The daguerreotypes were cut into five strips. For each daguerreotype, one strip was left untreated as a standard for comparison. One strip was placed in a 1% solution of potassium cyanide (KCN) for five minutes,12 one strip was placed in a “standard” solution of thiourea daguerreotype cleaning solution of 70 grams thiourea and 80 cc phosphoric acid per liter of solution for five minutes,4 and one was sputter cleaned in an O2 and Ar sputtering gas mixture for four minutes. The reactive rf sputtering conditions were: rf voltage (300 V); rf power (50 Watts); and a gas mixture of 10 mTorr Ar and 1 mTorr O2. The fifth strip was sputter cleaned for one minute using the same sputtering parameters as above.
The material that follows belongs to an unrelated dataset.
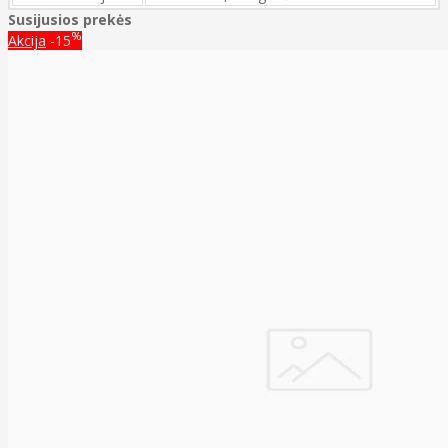
Susijusios prekės
%
Akcija
-15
In order to examine the gross effects of cleaning on the overall appearance of daguerreotypes, particularly with regard to “fading,” the total reflectance of both highlight and shadow regions of all samples was measured using a Beckman DK2a Ratio Recording Spectrophotometer (BaSO4 coated integrating sphere, BaSO4 standard, and PbS detector) with a tungsten source for wavelengths from 800 to 400 nm. Topographic comparisons were made using micrographs taken with an ISI Model DS130 Scanning Electron Microscope (SEM) and an ISI Model Super IIIA SEM. The microstructural effects were compared using a computer controlled JOELCO 50A SEM with Computer Evaluated Scanning Electron Microscopy Images (CESEMI) capability.13
In the CESEMI system, a PDP 11/20 computer (Digital Equipment Corp.) is interfaced with the JOELCO 50A SEM. This equipment design allows the computer to control the electron beam of the microscope as the beam is rastered across the sample surface. An energy dispersive x-ray detector (EDX) and a multichannel analyzer are used to monitor the signal coming from the sample surface. A particle is recognized when the x-ray signal coming from the sample surface is amplified above a certain preset background level. The computer then stops the raster motion of the beam and the beam is used to examine the particle. The particle size, shape, and average diameter are collected, as well as certain chemical information. After repeated evaluations of different areas over the sample surface, the computer gives the total particle count and a statistical analysis including average particle size distribution, particle shape distribution, and surface/volume percent (or how much of the surface is covered with particles). One of the major advantages of CESEMI is that the sample surface is monitored and evaluated directly and independently of visual display or recognition.